**INFORMATION SHOWN**
--------

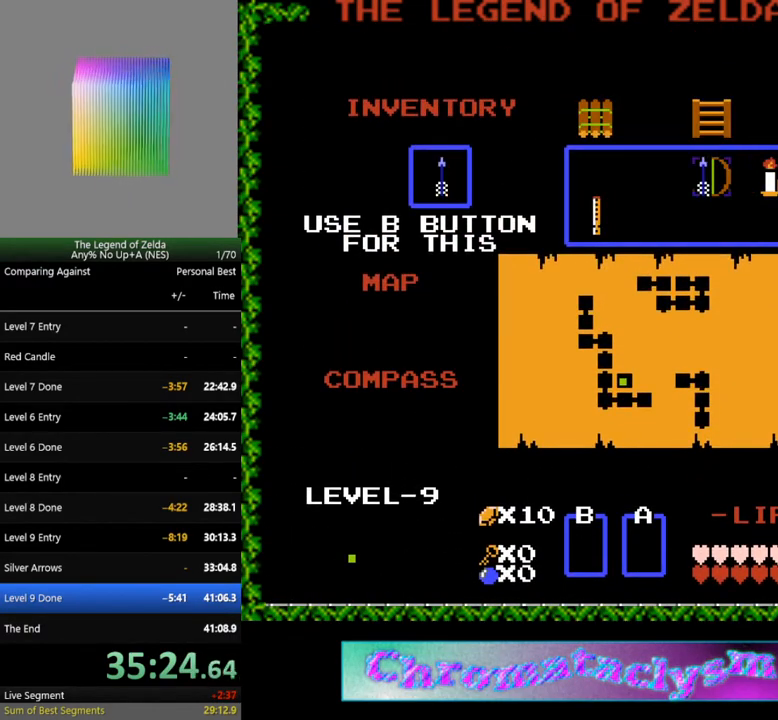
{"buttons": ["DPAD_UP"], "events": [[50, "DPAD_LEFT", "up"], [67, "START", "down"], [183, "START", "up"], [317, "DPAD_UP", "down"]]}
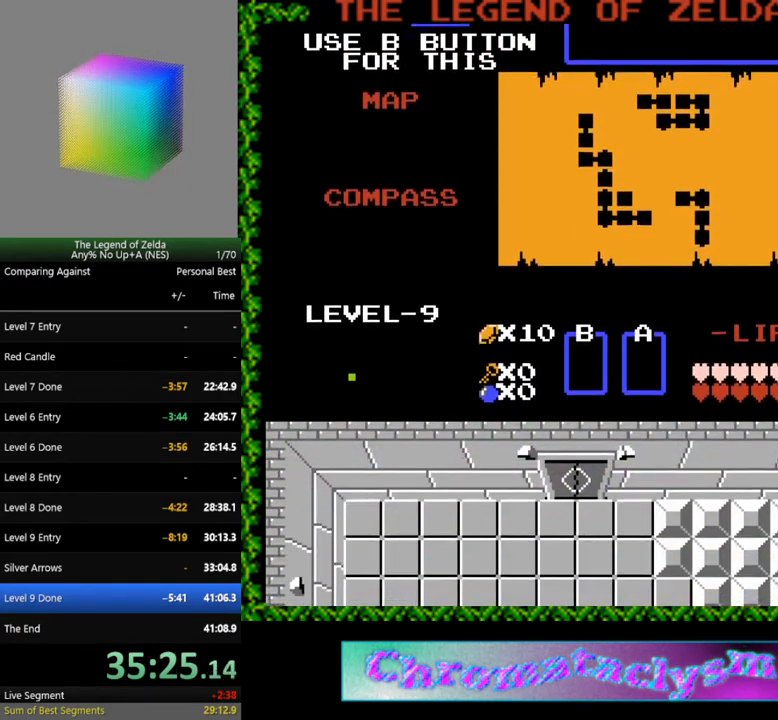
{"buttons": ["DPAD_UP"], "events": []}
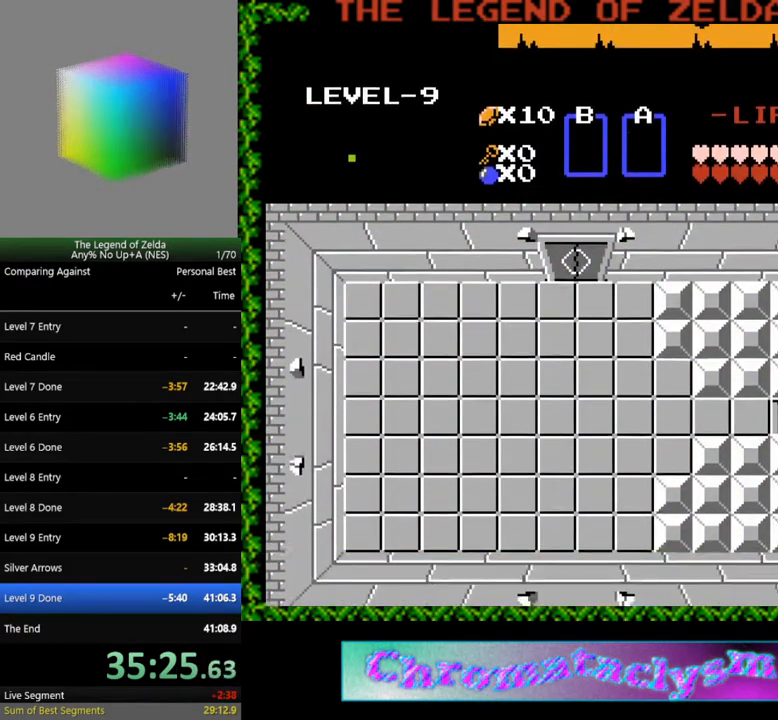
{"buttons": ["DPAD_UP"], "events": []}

--------

**REQUIREMENT**
Leave the pictures out and transcribe the remaining material exactly.

**RESPONSE AREA**
{"buttons": ["DPAD_UP"], "events": [[50, "DPAD_LEFT", "up"], [67, "START", "down"], [183, "START", "up"], [317, "DPAD_UP", "down"]]}
{"buttons": ["DPAD_UP"], "events": []}
{"buttons": ["DPAD_UP"], "events": []}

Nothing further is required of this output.